Lead Reviewer and Chair of the Red Meat Reform Taskforce Jim Varghese encouraged anyone with a stake in the industry to read and comment on the Green Paper at rmac.com.au/mou by 14 March 2019.

“This Green Paper aims to comprehensively present where the industry is now and what a better future for the red meat industry would look like,” Jim said.

“Consultations with industry bodies and the broader business community have found growing recognition of the need for change to the way the Red Meat MoU, and by extension the red meat industry, operates: change is wanted and needed.”

“Through the Green Paper consultation process, we are seeking to build a consensus from industry that change is needed so we are empowered to take bold steps to rewrite the Red Meat MoU.”

The Green Paper is part of an Independent Review of the MoU, which aims to position the industry for a better future by having the best structure to meet increasingly urgent challenges including climate change and other environmental factors, animal welfare, low levels of investment, changing consumption patterns, and technological disruption.

The Green Paper outlines four options for potential reform: incremental change to the status quo; law of the jungle; a hybrid model, and; a revitalised red meat industry led by a new organisation.

Independent Chair of the Red Meat Advisory Council (RMAC) Don Mackay has backed the call for bold and ambitious reform identified by stakeholders.

“Our industry has achieved an enormous amount and we want it to keep on growing. Our duty is to ensure 20-year-olds entering the industry now – as businesspeople or employees – have a capable, streamlined and high performing industry over the next 30 years," he said.

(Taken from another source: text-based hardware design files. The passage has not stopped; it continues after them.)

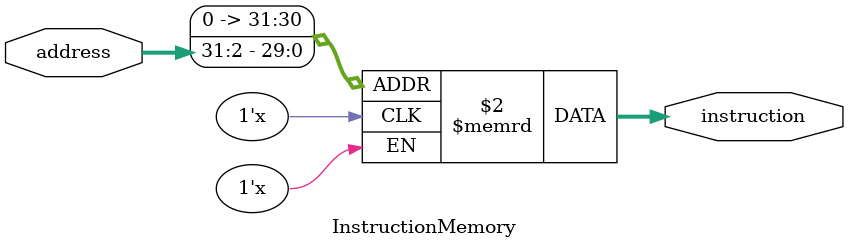
<source format=sv>
`timescale 1ns / 1ps
/*
    File Name: InstructionMemory
    Description: instruction memory module for instruction fetch stage
    Created by (Author Name): Nicola Abu Shaibeh
    Creation Date:  8/27/2023
    Contributors: 
    Last Modified Date: 8/29/2023
    Version: 1.1 
    Copyright (c) Orion VLSI Technologies, 2023
    This unpublished material is proprietary to Orion VLSI Technologies.
    All Rights Reserved Worldwide.
    Anything described herein is considered business secrets and confidential.
    Reproduction or distribution, in whole or in part, is
    forbidden except by express written permission of Orion VLSI Technologies.
*/

module InstructionMemory(
    output [31:0] instruction,
    input [31:0] address
);

    reg [31:0] instrmem [1023:0];

    
    always @(address) begin
        instruction <= instrmem[address >> 2];
    end

endmodule
</source>
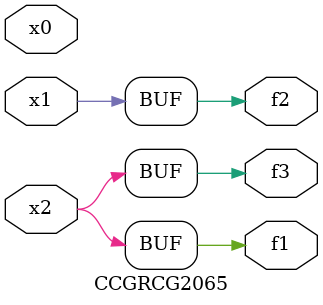
<source format=v>
module CCGRCG2065(
	input x0, x1, x2,
	output f1, f2, f3
);
	assign f1 = x2;
	assign f2 = x1;
	assign f3 = x2;
endmodule

</source>
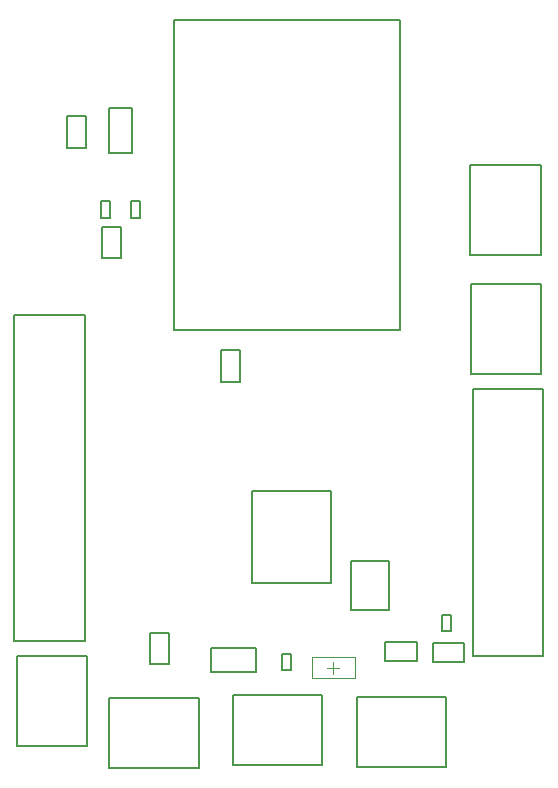
<source format=gbr>
G04*
G04 #@! TF.GenerationSoftware,Altium Limited,Altium Designer,24.2.2 (26)*
G04*
G04 Layer_Color=32768*
%FSLAX43Y43*%
%MOMM*%
G71*
G04*
G04 #@! TF.SameCoordinates,78AD72C9-59E1-4A50-B3D3-B96FA2B5B495*
G04*
G04*
G04 #@! TF.FilePolarity,Positive*
G04*
G01*
G75*
%ADD11C,0.200*%
%ADD55C,0.050*%
D11*
X3675Y14125D02*
X9625D01*
X3675Y6525D02*
Y14125D01*
Y6525D02*
X9625D01*
Y14125D01*
X3500Y15450D02*
X9450D01*
Y43050D01*
X3500D02*
X9450D01*
X3500Y15450D02*
Y43050D01*
X7975Y57196D02*
X9575D01*
Y59854D01*
X7975D02*
X9575D01*
X7975Y57196D02*
Y59854D01*
X10837Y52687D02*
X11587D01*
X10837Y51287D02*
Y52687D01*
Y51287D02*
X11587D01*
Y52687D01*
X13350Y51275D02*
X14100D01*
Y52675D01*
X13350D02*
X14100D01*
X13350Y51275D02*
Y52675D01*
X21000Y40029D02*
X22600D01*
X21000Y37371D02*
Y40029D01*
Y37371D02*
X22600D01*
Y40029D01*
X42100Y55750D02*
X48050D01*
X42100Y48150D02*
Y55750D01*
Y48150D02*
X48050D01*
Y55750D01*
X42125Y45675D02*
X48075D01*
X42125Y38075D02*
Y45675D01*
Y38075D02*
X48075D01*
Y45675D01*
X42325Y36725D02*
X48275D01*
X42325Y14125D02*
Y36725D01*
Y14125D02*
X48275D01*
Y36725D01*
X21975Y4925D02*
Y10875D01*
Y4925D02*
X29575D01*
Y10875D01*
X21975D02*
X29575D01*
X15000Y13446D02*
X16600D01*
Y16104D01*
X15000D02*
X16600D01*
X15000Y13446D02*
Y16104D01*
X11469Y60556D02*
X13481D01*
X11469Y56744D02*
Y60556D01*
Y56744D02*
X13481D01*
Y60556D01*
X10950Y47846D02*
X12550D01*
Y50504D01*
X10950D02*
X12550D01*
X10950Y47846D02*
Y50504D01*
X23956Y12844D02*
Y14856D01*
X20144D02*
X23956D01*
X20144Y12844D02*
Y14856D01*
Y12844D02*
X23956D01*
X26125Y12950D02*
X26875D01*
Y14350D01*
X26125D02*
X26875D01*
X26125Y12950D02*
Y14350D01*
X32475Y4775D02*
Y10725D01*
Y4775D02*
X40075D01*
Y10725D01*
X32475D02*
X40075D01*
X34896Y13725D02*
Y15325D01*
Y13725D02*
X37554D01*
Y15325D01*
X34896D02*
X37554D01*
X41554Y13650D02*
Y15250D01*
X38896D02*
X41554D01*
X38896Y13650D02*
Y15250D01*
Y13650D02*
X41554D01*
X23597Y20328D02*
X30302D01*
Y28122D01*
X23597D02*
X30302D01*
X23597Y20328D02*
Y28122D01*
X32025Y18025D02*
X35225D01*
Y22225D01*
X32025D02*
X35225D01*
X32025Y18025D02*
Y22225D01*
X16975Y41795D02*
Y68045D01*
Y41795D02*
X36175D01*
Y68045D01*
X16975D02*
X36175D01*
X39675Y16250D02*
X40425D01*
Y17650D01*
X39675D02*
X40425D01*
X39675Y16250D02*
Y17650D01*
X11525Y4675D02*
Y10625D01*
Y4675D02*
X19125D01*
Y10625D01*
X11525D02*
X19125D01*
D55*
X30000Y13175D02*
X31000D01*
X30500Y12675D02*
Y13675D01*
X28700Y12300D02*
X32300D01*
X28700D02*
Y14050D01*
X32300D01*
Y12300D02*
Y14050D01*
M02*

</source>
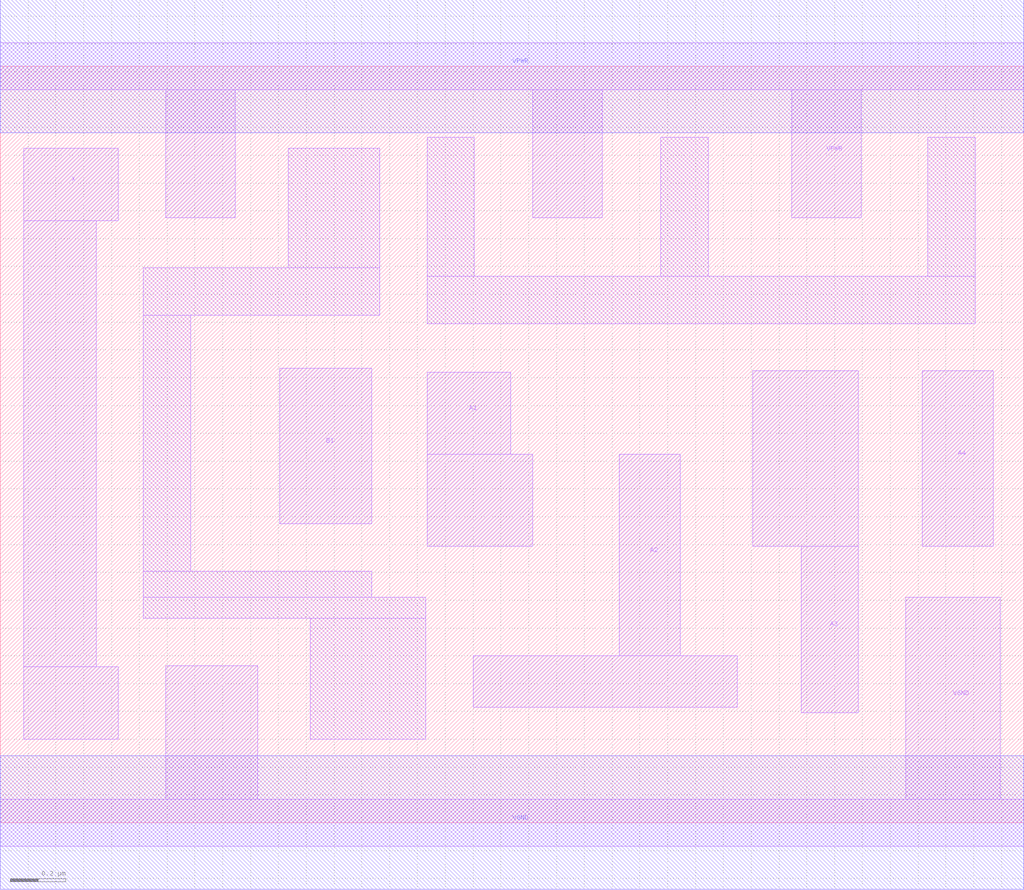
<source format=lef>
# Copyright 2020 The SkyWater PDK Authors
#
# Licensed under the Apache License, Version 2.0 (the "License");
# you may not use this file except in compliance with the License.
# You may obtain a copy of the License at
#
#     https://www.apache.org/licenses/LICENSE-2.0
#
# Unless required by applicable law or agreed to in writing, software
# distributed under the License is distributed on an "AS IS" BASIS,
# WITHOUT WARRANTIES OR CONDITIONS OF ANY KIND, either express or implied.
# See the License for the specific language governing permissions and
# limitations under the License.
#
# SPDX-License-Identifier: Apache-2.0

VERSION 5.5 ;
NAMESCASESENSITIVE ON ;
BUSBITCHARS "[]" ;
DIVIDERCHAR "/" ;
MACRO sky130_fd_sc_hd__a41o_1
  CLASS CORE ;
  SOURCE USER ;
  ORIGIN  0.000000  0.000000 ;
  SIZE  3.680000 BY  2.720000 ;
  SYMMETRY X Y R90 ;
  SITE unithd ;
  PIN A1
    ANTENNAGATEAREA  0.247500 ;
    DIRECTION INPUT ;
    USE SIGNAL ;
    PORT
      LAYER li1 ;
        RECT 1.535000 0.995000 1.915000 1.325000 ;
        RECT 1.535000 1.325000 1.835000 1.620000 ;
    END
  END A1
  PIN A2
    ANTENNAGATEAREA  0.247500 ;
    DIRECTION INPUT ;
    USE SIGNAL ;
    PORT
      LAYER li1 ;
        RECT 1.700000 0.415000 2.650000 0.600000 ;
        RECT 2.225000 0.600000 2.445000 1.325000 ;
    END
  END A2
  PIN A3
    ANTENNAGATEAREA  0.247500 ;
    DIRECTION INPUT ;
    USE SIGNAL ;
    PORT
      LAYER li1 ;
        RECT 2.705000 0.995000 3.085000 1.625000 ;
        RECT 2.880000 0.395000 3.085000 0.995000 ;
    END
  END A3
  PIN A4
    ANTENNAGATEAREA  0.247500 ;
    DIRECTION INPUT ;
    USE SIGNAL ;
    PORT
      LAYER li1 ;
        RECT 3.315000 0.995000 3.570000 1.625000 ;
    END
  END A4
  PIN B1
    ANTENNAGATEAREA  0.247500 ;
    DIRECTION INPUT ;
    USE SIGNAL ;
    PORT
      LAYER li1 ;
        RECT 1.005000 1.075000 1.335000 1.635000 ;
    END
  END B1
  PIN X
    ANTENNADIFFAREA  0.429000 ;
    DIRECTION OUTPUT ;
    USE SIGNAL ;
    PORT
      LAYER li1 ;
        RECT 0.085000 0.300000 0.425000 0.560000 ;
        RECT 0.085000 0.560000 0.345000 2.165000 ;
        RECT 0.085000 2.165000 0.425000 2.425000 ;
    END
  END X
  PIN VGND
    DIRECTION INOUT ;
    SHAPE ABUTMENT ;
    USE GROUND ;
    PORT
      LAYER li1 ;
        RECT 0.000000 -0.085000 3.680000 0.085000 ;
        RECT 0.595000  0.085000 0.925000 0.565000 ;
        RECT 3.255000  0.085000 3.595000 0.810000 ;
    END
    PORT
      LAYER met1 ;
        RECT 0.000000 -0.240000 3.680000 0.240000 ;
    END
  END VGND
  PIN VPWR
    DIRECTION INOUT ;
    SHAPE ABUTMENT ;
    USE POWER ;
    PORT
      LAYER li1 ;
        RECT 0.000000 2.635000 3.680000 2.805000 ;
        RECT 0.595000 2.175000 0.845000 2.635000 ;
        RECT 1.915000 2.175000 2.165000 2.635000 ;
        RECT 2.845000 2.175000 3.095000 2.635000 ;
    END
    PORT
      LAYER met1 ;
        RECT 0.000000 2.480000 3.680000 2.960000 ;
    END
  END VPWR
  OBS
    LAYER li1 ;
      RECT 0.515000 0.735000 1.530000 0.810000 ;
      RECT 0.515000 0.810000 1.335000 0.905000 ;
      RECT 0.515000 0.905000 0.685000 1.825000 ;
      RECT 0.515000 1.825000 1.365000 1.995000 ;
      RECT 1.035000 1.995000 1.365000 2.425000 ;
      RECT 1.115000 0.300000 1.530000 0.735000 ;
      RECT 1.535000 1.795000 3.505000 1.965000 ;
      RECT 1.535000 1.965000 1.705000 2.465000 ;
      RECT 2.375000 1.965000 2.545000 2.465000 ;
      RECT 3.335000 1.965000 3.505000 2.465000 ;
  END
END sky130_fd_sc_hd__a41o_1

</source>
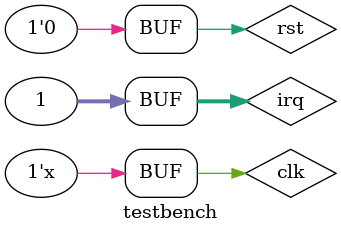
<source format=v>
`include "defines.v"

`define HALF_CYC 2.5
`define QUA_CYC 1.25
`define CYC	5

module dll(
	input enable,
	input clkin,
	output reg clkout
);
always @(*)
begin
#`QUA_CYC clkout <= enable ? clkin : 0;
end
endmodule

module testbench();

reg 	  clk;
reg 	  rst;
reg[31:0] irq;

wire 	  ram_cs;
wire 	  ram_clk;
wire 	  ram_rwds;
wire[7:0] ram_adq;

system testbench(
	.clk	 (clk),
	.rst	 (rst),
	.irq	 (irq),
	.ram_cs	 (ram_cs),
	.ram_clk (ram_clk),
	.ram_adq (ram_adq),
	.ram_rwds(ram_rwds)
);

always #`HALF_CYC clk = !clk;

initial
begin
	clk = 0;
	rst = 1;
	irq = 0;
	#250 rst = 0;
	#`HALF_CYC;
	#125000;
	irq = 1;
end

W958D8NBYA mem(
	.adq(ram_adq),
	.clk(ram_clk),
	.clk_n(1'b0),
	.csb(ram_cs),		
	.rwds(ram_rwds),
	.resetb(~rst),
	.VSS(1'b0),
	.VCC(1'b1)
); 

endmodule

</source>
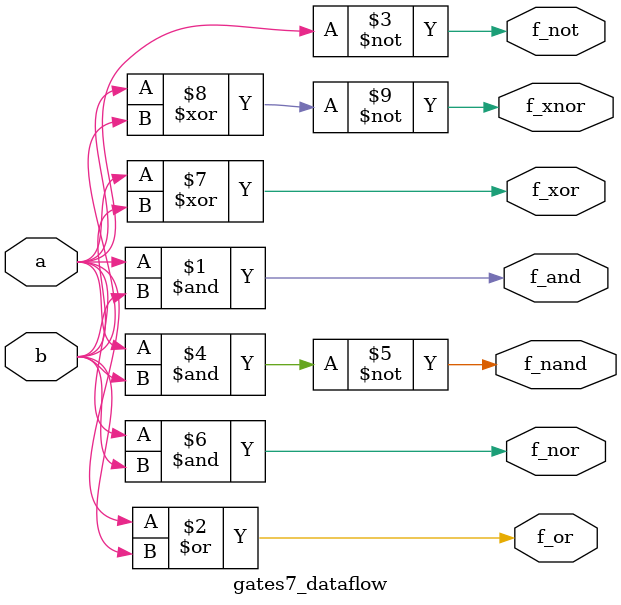
<source format=v>
module gates7_dataflow(a,b,f_and,f_or,f_not,f_nand,f_nor,f_xor,f_xnor);
    input a, b;
    output f_and, f_or, f_not, f_nand, f_nor, f_xor, f_xnor;
    assign f_and = a & b;
    assign f_or = a | b;
    assign f_not = ~a;
    assign f_nand = ~(a & b);
    assign f_nor = a & b;
    assign f_xor = a ^ b;
    assign f_xnor = ~(a ^ b);
endmodule 
</source>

“Good governance with clear roles and responsibilities is important in any organisation; in an industry as diverse as ours with 82,000 businesses right along the supply chain, it is critical.

“A refreshed MoU is needed to give the clarity and accountability needed to meet the unprecedented challenges and opportunities in front of us.

“I’m pleased to see the independent Taskforce has seen a strong appetite for change in its discussions, and I encourage people right across the red meat supply chain to give the Taskforce broad and constructive feedback until 14 March."